To her credit, in 2012, Cheney appeared on Hannity’s television show shortly after Egypt elected the Muslim Brotherhood’s Mohammed Mursi as President. She enunciated a clear understanding of who and what the Muslim Brotherhood is, saying…
“The Brotherhood is anti-freedom, they’re anti-women, they’re anti-Christian, they’re anti-Jew, they’re anti-Israel, they’re anti-American, they’re anti-Democratic, they’re very closely allied with… the same organization as Hamas; they are the organization that spawned al-Qaeda…”
Based on that understanding, why didn’t Cheney stand with Bachmann in 2012? She has got to know the truth when one considers her comments on Hannity about the Brotherhood’s goals. It also tells us something else. Cheney has a willingness to speak truthfully about the Muslim Brotherhood in Egypt while apparently being unwilling to speak truthfully about the Brotherhood’s front groups in the U.S.
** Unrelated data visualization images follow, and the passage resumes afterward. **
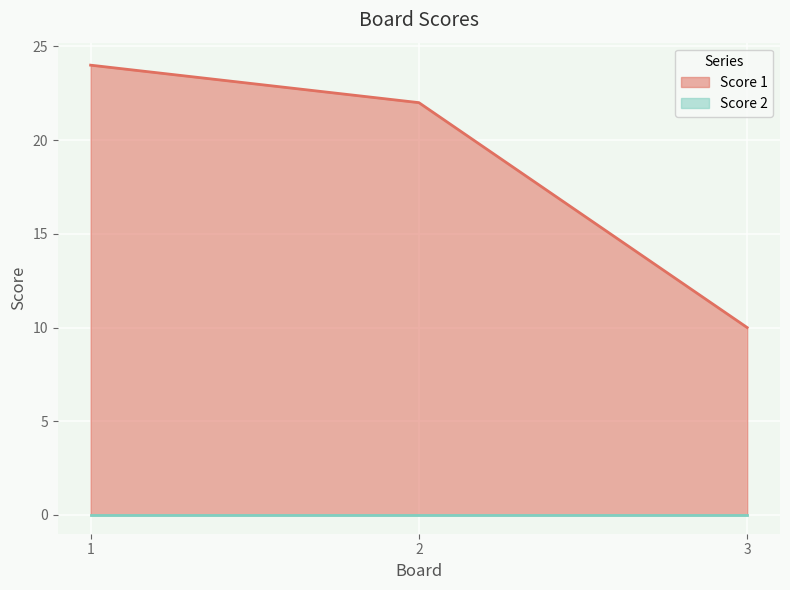

List the labels in order of value, largest first.

1, 2, 3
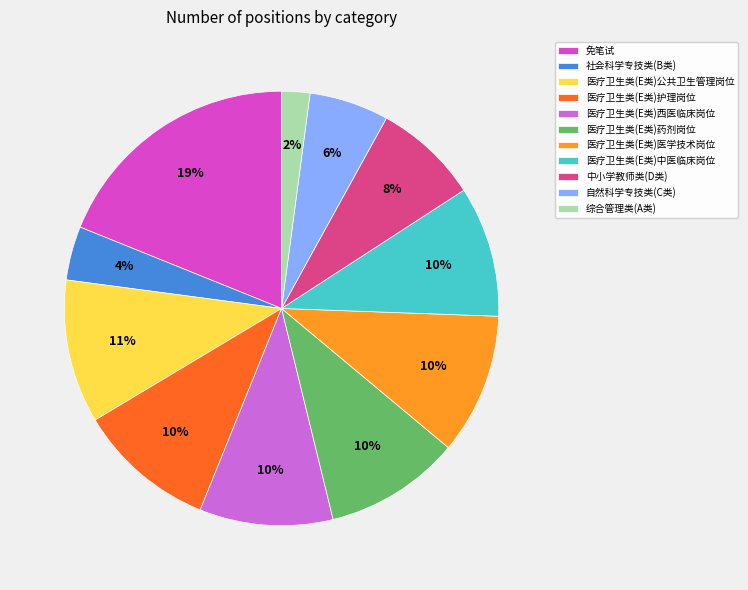

To the nearest percent, what is the average slice percentage?

9%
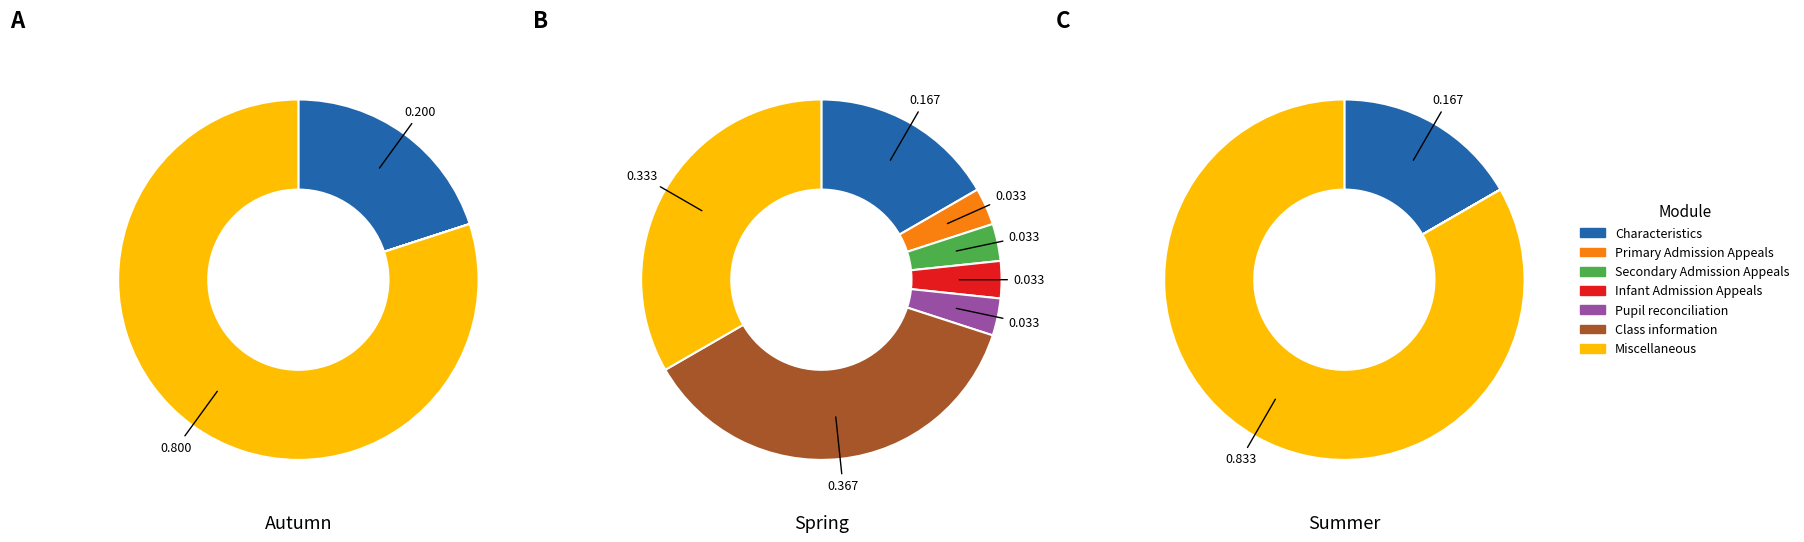

Is it true that Characteristics is 5% of the pie?

False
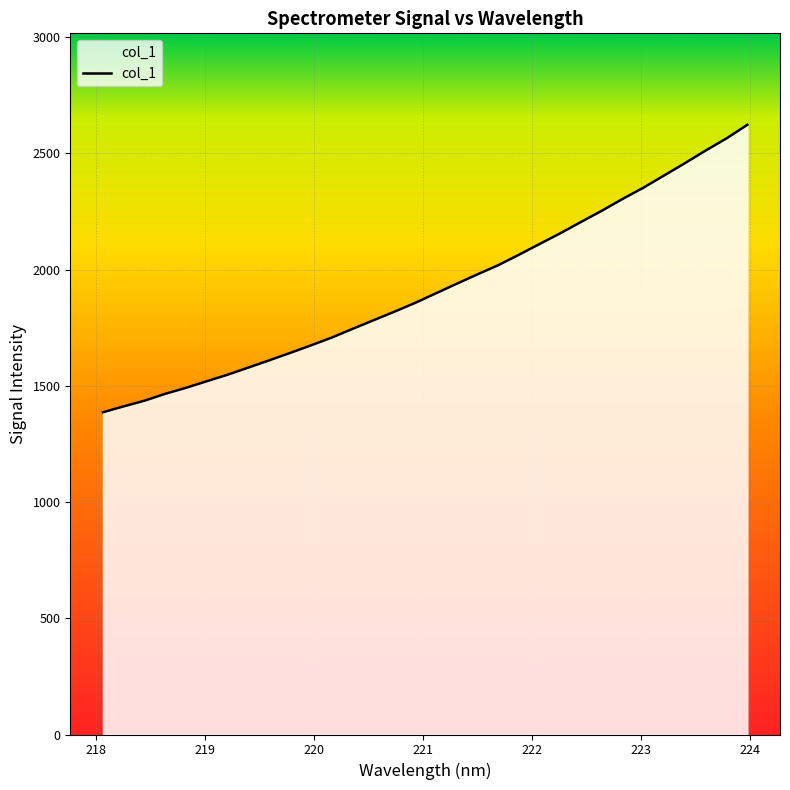

What is the difference between the maximum and minimum values?

1236.7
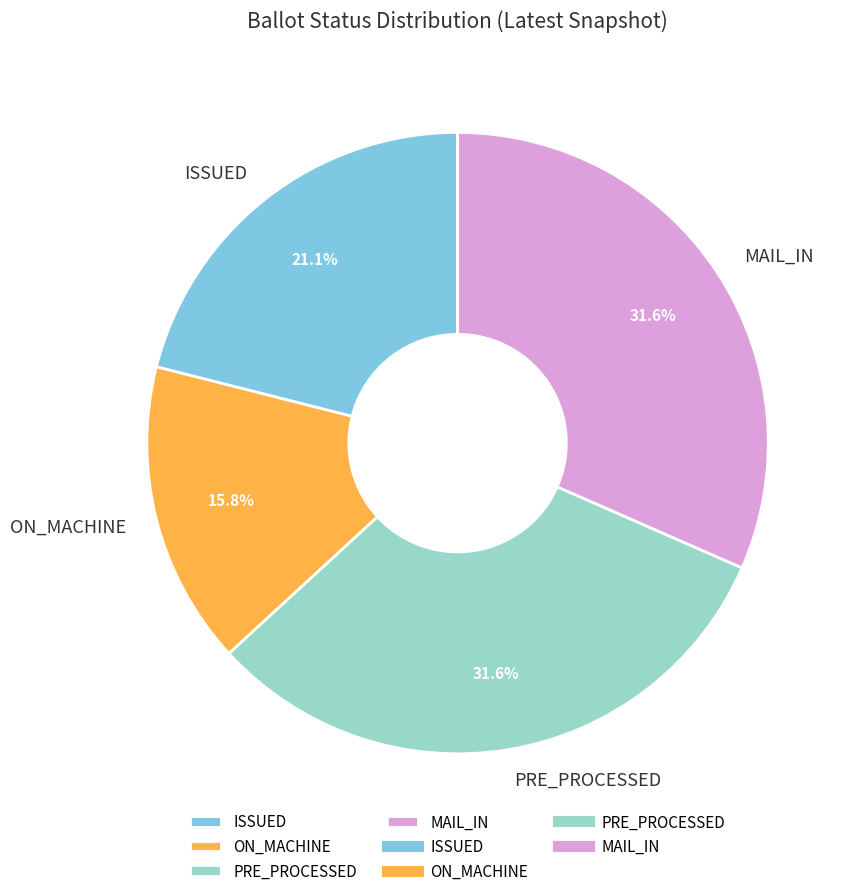

Which category has the smallest portion of the pie?

ON_MACHINE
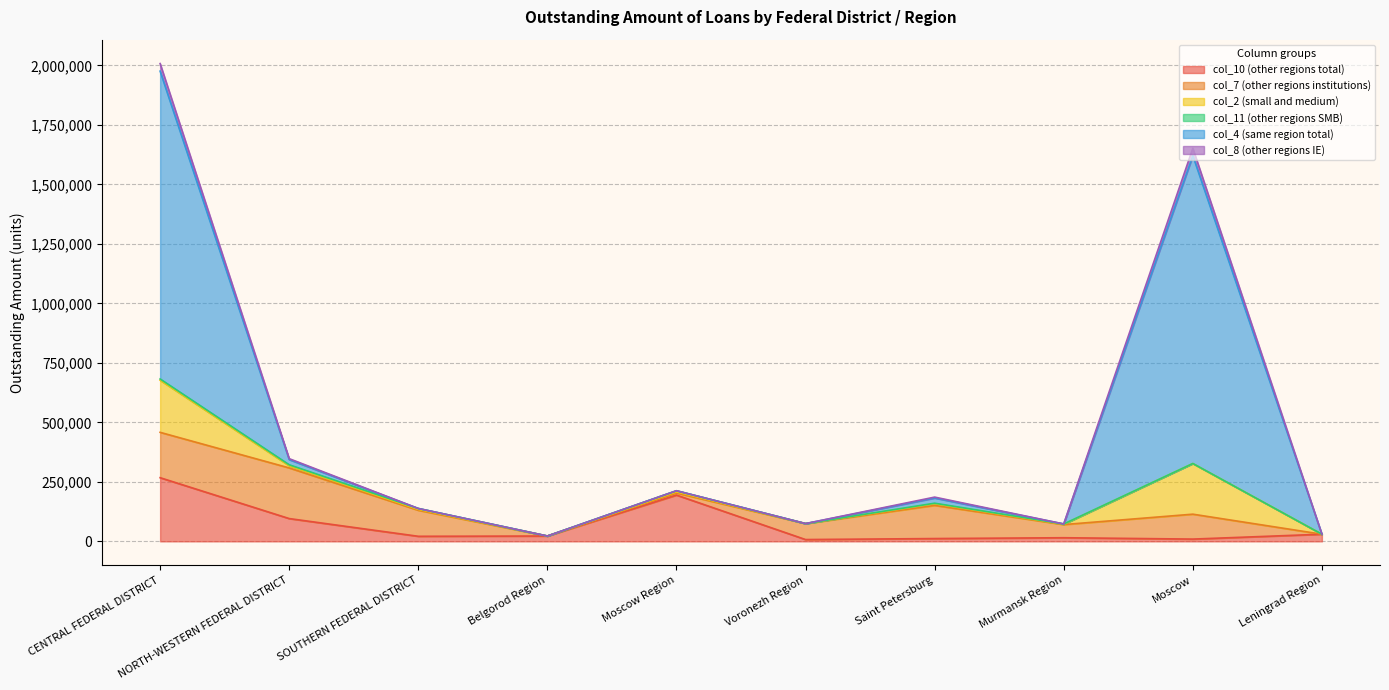

What is the value of the col_10 (other regions total) point at the 2nd from the left?

95732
An admission by Cheney, Rove, or any other Bush Administration official that the Muslim Brotherhood’s agenda in the U.S. is no different than its agenda in the Middle East would be an indictment of the Bush Administration’s entire post-9/11 strategy. Unfortunately, until we get to the point when that admission is made, said officials and family members will be tempted to run interference for that flawed strategy, which can only be detrimental to America’s future.
Even if Liz Cheney’s heart is in the right place, a potentially tempting conflict of interest should call into question her qualifications to be U.S. Senator. Her decision to run against a conservative Senator may also justify discussions about her decision to do so.